Proceedings of 7th USENIX Symposium on Networked Systems Design and Implementation (NSDI) |

Published by USENIX

Holding residential ISPs to their contractual or legal obligations of “unlimited service” or “network neutrality” is hard because their traffic management policies are opaque to end users and governmental regulatory agencies. We have built and deployed Glasnost, a system that improves network transparency by enabling ordinary Internet users to detect whether their ISPs are differentiating between flows of specific applications. We identify three key challenges in designing such a system: (a) to attract many users, the system must have low barrier of use and generate results in a timely manner, (b) the results must be robust to measurement noise and avoid false accusations of differentiation, which can adversely affect ISPs’ reputation and business, (c) the system must include mechanisms to keep it up-to-date with the continuously changing differentiation policies of ISPs worldwide.
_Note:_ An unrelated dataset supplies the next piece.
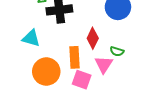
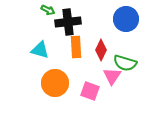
green semicircle: (117, 51) -> (125, 63), size x1.6
orange rectangle: (75, 57) -> (76, 47), moved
We describe how Glasnost addresses each of these challenges. Glasnost has been operational for over a year. More than 350,000 users from over 5,800 ISPs worldwide have used Glasnost to detect differentiation, validating many of our design choices. We show how data from individual Glasnost users can be aggregated to provide regulators and monitors with useful information on ISP-wide deployment of various differentiation policies.